L'attaque du Bataclan le 13 novembre 2015 a fait, à elle seule, 90 morts. — CHRISTOPHE ARCHAMBAULT / AFP

L’Etat, et notamment le ministère de l’Intérieur, sont-ils, en partie, responsables du bilan des attentats du 13 novembre 2015 à Paris ? Voire responsable de ne pas les avoir empêchés ? Ce mercredi, au tribunal administratif de Paris. C’est le point de vue d’une trentaine de victimes et membres de familles de victimes des attaques de Paris et Saint-Denis. Ce mercredi, leur avocate, Samia Maktouf, doit plaider devant le tribunal administratif de la capitale, d’après France Info.

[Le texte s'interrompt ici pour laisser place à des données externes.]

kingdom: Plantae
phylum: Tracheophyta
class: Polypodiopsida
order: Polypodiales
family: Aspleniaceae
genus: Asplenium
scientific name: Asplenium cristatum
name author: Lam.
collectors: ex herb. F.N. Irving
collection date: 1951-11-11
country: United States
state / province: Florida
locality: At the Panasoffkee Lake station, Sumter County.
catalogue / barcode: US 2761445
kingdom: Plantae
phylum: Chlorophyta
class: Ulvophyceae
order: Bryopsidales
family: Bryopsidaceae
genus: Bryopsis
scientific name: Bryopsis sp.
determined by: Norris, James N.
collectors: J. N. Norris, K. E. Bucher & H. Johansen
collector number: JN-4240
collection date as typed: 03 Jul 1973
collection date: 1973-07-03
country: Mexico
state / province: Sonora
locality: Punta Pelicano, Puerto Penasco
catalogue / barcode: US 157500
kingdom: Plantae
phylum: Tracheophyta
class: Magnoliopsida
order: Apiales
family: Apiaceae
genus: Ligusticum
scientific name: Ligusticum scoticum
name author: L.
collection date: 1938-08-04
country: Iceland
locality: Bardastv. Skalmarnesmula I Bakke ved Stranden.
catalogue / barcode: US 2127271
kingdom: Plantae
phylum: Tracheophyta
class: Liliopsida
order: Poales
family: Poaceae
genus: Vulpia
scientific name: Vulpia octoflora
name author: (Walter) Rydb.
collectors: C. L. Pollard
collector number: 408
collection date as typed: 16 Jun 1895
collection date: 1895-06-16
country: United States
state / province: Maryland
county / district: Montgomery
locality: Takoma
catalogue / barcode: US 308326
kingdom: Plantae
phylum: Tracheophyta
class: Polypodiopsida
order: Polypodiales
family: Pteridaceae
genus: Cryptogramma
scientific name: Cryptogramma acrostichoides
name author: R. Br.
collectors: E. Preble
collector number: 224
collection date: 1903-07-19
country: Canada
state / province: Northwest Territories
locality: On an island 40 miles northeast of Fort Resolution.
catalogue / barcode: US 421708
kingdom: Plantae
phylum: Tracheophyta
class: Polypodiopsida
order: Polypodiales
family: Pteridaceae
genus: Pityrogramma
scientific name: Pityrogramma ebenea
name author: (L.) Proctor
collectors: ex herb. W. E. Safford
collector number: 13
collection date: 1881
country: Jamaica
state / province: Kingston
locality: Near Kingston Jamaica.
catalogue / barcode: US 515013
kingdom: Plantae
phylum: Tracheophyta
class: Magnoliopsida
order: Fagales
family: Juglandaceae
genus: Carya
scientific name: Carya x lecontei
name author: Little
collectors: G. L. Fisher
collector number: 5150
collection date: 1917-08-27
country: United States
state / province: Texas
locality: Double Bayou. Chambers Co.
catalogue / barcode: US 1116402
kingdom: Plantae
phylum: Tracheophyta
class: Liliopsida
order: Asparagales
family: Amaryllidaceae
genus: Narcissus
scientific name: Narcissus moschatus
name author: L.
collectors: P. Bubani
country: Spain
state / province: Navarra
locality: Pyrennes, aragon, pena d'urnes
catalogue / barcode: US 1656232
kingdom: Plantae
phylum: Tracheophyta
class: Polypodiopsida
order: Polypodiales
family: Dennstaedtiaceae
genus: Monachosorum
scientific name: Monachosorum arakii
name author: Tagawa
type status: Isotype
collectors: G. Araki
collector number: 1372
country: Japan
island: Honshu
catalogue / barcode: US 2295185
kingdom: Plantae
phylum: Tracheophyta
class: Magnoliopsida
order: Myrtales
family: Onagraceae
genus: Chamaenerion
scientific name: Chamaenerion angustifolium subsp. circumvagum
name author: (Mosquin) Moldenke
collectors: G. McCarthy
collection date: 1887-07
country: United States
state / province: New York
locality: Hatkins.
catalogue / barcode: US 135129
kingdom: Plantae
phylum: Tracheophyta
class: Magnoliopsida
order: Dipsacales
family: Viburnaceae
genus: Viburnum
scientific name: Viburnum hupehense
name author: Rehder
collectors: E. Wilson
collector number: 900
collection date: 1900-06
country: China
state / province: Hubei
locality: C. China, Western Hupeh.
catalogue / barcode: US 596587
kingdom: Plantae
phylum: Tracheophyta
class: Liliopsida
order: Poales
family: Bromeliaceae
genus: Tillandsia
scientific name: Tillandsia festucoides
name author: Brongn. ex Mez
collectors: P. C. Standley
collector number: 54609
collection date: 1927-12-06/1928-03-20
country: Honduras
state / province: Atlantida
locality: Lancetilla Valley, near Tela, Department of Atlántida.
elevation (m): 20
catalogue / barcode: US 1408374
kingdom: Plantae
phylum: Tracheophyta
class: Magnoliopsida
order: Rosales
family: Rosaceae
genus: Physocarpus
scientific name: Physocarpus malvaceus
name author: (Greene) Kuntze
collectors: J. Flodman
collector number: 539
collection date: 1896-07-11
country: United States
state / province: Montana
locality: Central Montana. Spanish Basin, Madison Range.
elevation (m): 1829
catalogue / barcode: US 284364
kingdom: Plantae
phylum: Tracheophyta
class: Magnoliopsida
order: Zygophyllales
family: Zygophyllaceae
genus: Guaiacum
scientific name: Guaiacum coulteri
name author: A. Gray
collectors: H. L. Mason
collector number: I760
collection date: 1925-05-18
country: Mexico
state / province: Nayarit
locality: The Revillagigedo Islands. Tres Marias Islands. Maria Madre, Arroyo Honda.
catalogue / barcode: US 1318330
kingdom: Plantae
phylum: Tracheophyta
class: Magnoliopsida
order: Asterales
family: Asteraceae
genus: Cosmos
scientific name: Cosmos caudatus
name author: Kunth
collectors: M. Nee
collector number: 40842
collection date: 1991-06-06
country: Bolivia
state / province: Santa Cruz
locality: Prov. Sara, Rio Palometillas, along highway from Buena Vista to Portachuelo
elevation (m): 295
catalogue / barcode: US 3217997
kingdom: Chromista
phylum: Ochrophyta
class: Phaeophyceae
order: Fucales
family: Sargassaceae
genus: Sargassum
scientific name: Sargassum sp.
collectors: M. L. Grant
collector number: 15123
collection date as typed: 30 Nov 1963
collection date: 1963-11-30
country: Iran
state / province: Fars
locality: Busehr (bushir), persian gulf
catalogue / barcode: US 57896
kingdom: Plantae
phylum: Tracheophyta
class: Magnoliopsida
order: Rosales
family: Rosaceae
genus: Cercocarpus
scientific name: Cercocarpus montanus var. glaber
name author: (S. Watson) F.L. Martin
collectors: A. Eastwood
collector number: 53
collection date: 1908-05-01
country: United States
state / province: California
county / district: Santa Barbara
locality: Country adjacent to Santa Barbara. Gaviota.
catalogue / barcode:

Le recours se fonde sur deux principaux « dysfonctionnements » pointés par les victimes et leurs proches. En premier lieu, la non-intervention des huit militaires de l’opération Sentinelle, postés devant le Bataclan au moment de l’attaque de la salle de spectacle. On sait aujourd’hui que l’intervention des forces de police a mis beaucoup de temps à se préparer puis à être déclenchée. La question est de savoir si une intervention plus rapide de ces militaires, d’ailleurs mieux armés que les policiers qui sont intervenus plus tard, aurait pu atténuer le bilan humain.

Ensuite, le recours porte sur des problèmes du côté des services de renseignement. Car une partie des commandos étaient connus : soit fichés, surveillés voire sous contrôle judiciaire. Ils n’ont pas été stoppés ou leur surveillance a été suspendue peu avant les attentats : les plaignants y voient là un manquement de l’Etat. Même chose sur une supposée mauvaise communication des différents services de renseignement français et européens. D’après Franceinfo, chaque plaignant réclame 20.000 euros de réparations de l’Etat.